Its also a good idea to ask for minimum wage in cash before you agree
to stage. They can pop you 30 clams for the work you came in and
did, no SOTNose.
Joined May 23, 2016
Unfortunately this happens all of the time. Some places have a specific policy that a position "must be posted for x amount of days", they already have someone in mind and in the mean time bring in "interviewees" just in case they MIGHT find someone who is a better fit. (99%) of the time this doesn't happen. Believe me it has happened to me the Executive Chef being at the mercy of the restaurant manager because they want to promote their drinking buddy from the kitchen to Sous Chef, and if I actually had a say in it they would have been fired already.

So before you stage, let them know if you are there for more than 1 - 2 hours you expect payment, if they refuse this, you probably don't want to work there anyway.

Don't think for a minute that just because you didn't get the job you weren't good enough either. When I was younger the executive chef of a place gave me some jobs to do in the kitchen. He told me I had one hour to complete it and was sure I wouldn't be done within 30. (Cleaning grab claws, separating some eggs, and chopping some stuff, making whipped cream). I was done in fifteen minutes and as a result didn't get the job. Why? Well he was so sure I wouldn't be done in 30, never tell your boss he's wrong right? His reason was I was too slow. When I brought this information to his attention, he told me "well we're looking for someone who asks a little more questions". My friend a couple of weeks later said "DUDE I got a job at xxxx" I was like really lol did you have to stage? He said yes, but he just stood around and didn't have to do anything.

Hmm, interesting. It might have been because I told the lead line cook who I was shadowing that he was burning his risotto.

I've also been told I make "other employees look bad" as well. So take that for what you will.

Last year I was actually hired by a restaurant owner to come in and tell her why she was losing money on a restaurant. I came in told her what was going on and well she didn't like what I had to say, so she effectively "fired me" as a contractor. (Raw meat was being stored above ready to eat foods, cases of food just sitting on the floor and not the shelf) Some of the greens had been stacked under a box so long they were white...wrong menu prices resulting in angry customers etc etc etc etc.

All in all the world isn't fair just keep on going and keep on doing what you do you will find the right place.
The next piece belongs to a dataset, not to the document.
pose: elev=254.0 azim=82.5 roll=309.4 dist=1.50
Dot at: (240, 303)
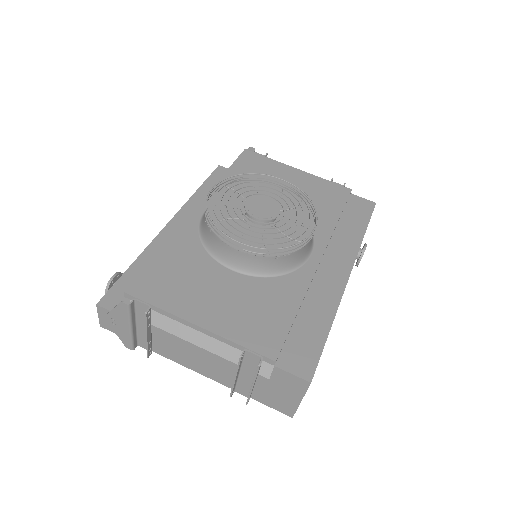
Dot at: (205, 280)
Do not get discouraged because one of the main reasons why you might not be hired is because you are a threat. YES this CAN be a threat to the executive chef as well.

Don't take it too seriously. Just continue to do what you love.
Joined Dec 17, 2013
If this is a concern for you, ask what the stage will consist of during you interview. Ask what the time expectation should be, and if you should study the menu. If you're smart, you'll say you have another stage in the am/pm, so you seem desirable, and can get an actual timeline. If a business is hesitant to give you a time line, and their not a huge name, then they're probably taking advantage. A big name has a lot of people to see, and time and options to find the right person. Everyone else needs an extra body around.